Травматические неврозы имеют сходство с физической травмой в том, что они имеют тенденцию проходить со временем и благодаря покою, при условии, если пациент психически здоров и желает выздороветь. Последнее является важным условием, поскольку в военное время выздоровление может означать возврат к службе, а в мирное – возвращение к трудовой деятельности. В некоторых случаях определенное число травматических неврозов превращается в компенсаторные неврозы, при которых пациент жертвует своим психическим здоровьем и чувством собственного достоинства ради материального обеспечения, и обычно невозможно правильно определить, до какой степени пациент осознает свой мотив остаться больным.
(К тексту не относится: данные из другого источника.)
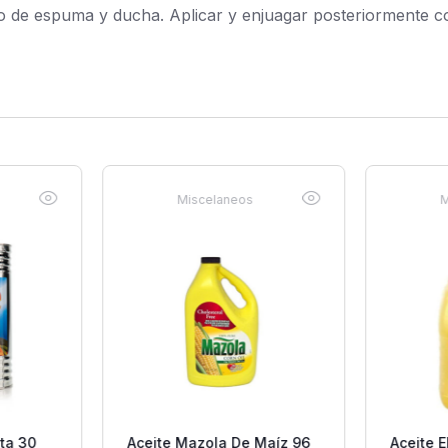
 de espuma y ducha. Aplicar y enjuagar posteriormente c
Miscelaneos
M
ta 30
Aceite Mazola De Maíz 96
Aceite E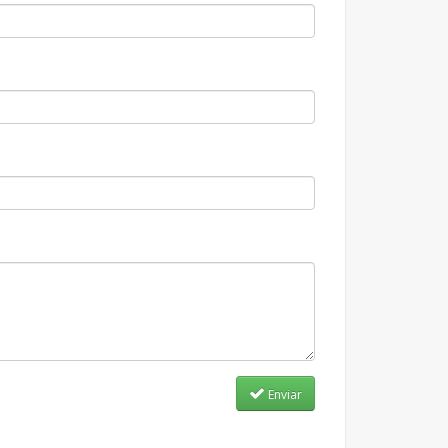
Enviar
Удивительно мало, как представляется, известно о факторах, которые определяют, склонен ли человек к развитию травматического невроза, если он сталкивается с совершенно неожиданной опасностью.
Изучение Кардинером (A.Kardiner) травматического невроза наводит, однако, на мысль, что невротики с высококонтролируемой и ригидной индивидуальностью могут быть более восприимчивы, чем те, кто обычно тревожен. Вероятно, те, кто привык чувствовать себя не в безопасности, менее подвержены травматизации, чем те, кто склонен предполагать, что они всегда могут контролировать себя и окружающую среду. Точно так же здание с гибкой конструкцией противостоит смерчам и землетрясениям лучше, чем те, которые жестко сконструированы. Травматические неврозы и травматические фантазии представляют большой теоретический интерес в том плане, что они не подходят под психоаналитическую и символическую интерпретацию, поскольку симптомы и образы травматического невроза являются воспроизведением действительно того события, которое стало причиной невроза. Как результат, травматический невроз представляет собой форму психического расстройства, для которой разъяснительная психотерапия не показана, и Фрейд в своей последней книге «Основы психоанализа» (An Outline of PsychoAnalysis), отмечал с очевидным сожалением, что его «связи с решающими факторами, исходящими из детства, до настоящего времени ускользают от научного исследования». Тем не менее, психотерапевты не так уж и редко сталкиваются с пациентами, которые производят впечатление перенесших травматические переживания в детстве или в юности, и склонность к повторению этих состояний у таких пациентов проявляется благодаря изменению в поведении пациента. Вместо того, чтобы вспоминать и рассказывать о прошлом, он еще раз мысленно проигрывает его. Он заменяет прошедшее время настоящим, принимает позы и использует жесты, которые он использовал в реальной травматической ситуации.
Травматический невроз также отличается от других форм невроза тем, что он объясним в терминах единичного и легко устанавливаемого события, случившегося во взрослой жизни, тогда как другие неврозы берут начало в детстве, и только опытным путем могут быть отнесены к какому-то единичному травматическому случаю.